Anyway, this woman I met is cute, intelligent, has a lot in common with me but enough difference to make her interesting, and most importantly she's independent and doesn't need anyone in her life to complete her... only I'm always really attracted to the people who don't need anyone. Well, we talked for about 7 hours on our first date (and I actually used the word "date" and she didn't flinch, so there ends the "is it a date or not?" confusion) and I was reluctant to leave. I know there was this one moment where if I'd had more courage I could have leaned in and kissed her, but I didn't. I wish I had. Just once.

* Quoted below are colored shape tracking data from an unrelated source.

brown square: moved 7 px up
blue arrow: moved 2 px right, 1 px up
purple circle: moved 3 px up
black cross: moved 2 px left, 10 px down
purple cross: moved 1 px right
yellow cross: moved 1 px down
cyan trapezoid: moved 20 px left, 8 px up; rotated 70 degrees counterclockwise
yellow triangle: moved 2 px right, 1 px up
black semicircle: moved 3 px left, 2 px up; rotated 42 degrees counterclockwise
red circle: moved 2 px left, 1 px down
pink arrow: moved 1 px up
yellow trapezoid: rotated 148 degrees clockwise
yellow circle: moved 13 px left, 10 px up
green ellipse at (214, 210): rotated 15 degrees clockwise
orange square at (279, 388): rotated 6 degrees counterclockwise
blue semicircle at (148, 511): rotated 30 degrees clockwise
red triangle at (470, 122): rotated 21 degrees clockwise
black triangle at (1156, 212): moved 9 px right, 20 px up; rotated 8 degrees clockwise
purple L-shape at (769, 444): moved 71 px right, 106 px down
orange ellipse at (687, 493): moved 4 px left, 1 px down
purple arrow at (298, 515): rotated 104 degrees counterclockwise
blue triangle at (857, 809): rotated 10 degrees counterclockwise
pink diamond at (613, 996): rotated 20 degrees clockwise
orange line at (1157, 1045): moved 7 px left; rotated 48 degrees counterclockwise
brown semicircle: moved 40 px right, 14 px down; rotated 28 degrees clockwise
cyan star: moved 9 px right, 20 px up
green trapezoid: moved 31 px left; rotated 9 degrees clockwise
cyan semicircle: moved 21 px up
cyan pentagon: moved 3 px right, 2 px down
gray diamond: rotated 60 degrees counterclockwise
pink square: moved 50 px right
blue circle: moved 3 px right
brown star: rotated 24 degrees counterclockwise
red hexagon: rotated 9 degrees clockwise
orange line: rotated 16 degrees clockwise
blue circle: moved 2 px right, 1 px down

Anyway, she spent today out on the harbour with her friends, and I can't help wondering if she talked about me. She probably said what I am saying... maybe there's something there... who knows? Or maybe she said I'd make a good friend and nothing more? The curse. *sigh* Need more time to figure it out. Anyway, we're going out again tomorrow night, and then she's going to Melbourne for a week, so if I still feel tomorrow what I know I was feeling yesterday, I'm not backing off again if I get another opportunity to kiss her. I would find it pure torture to go a week or so without knowing if she's attracted to me or not.
Uggggh. Like I said, beginnings are exciting, but torture.
Funny thing is, she's the first person I've met in a long time where I've thought "I'd really like my friends to meet her". Anyone who knows how I feel about my friends, knows that's a big compliment to pay to someone I just met.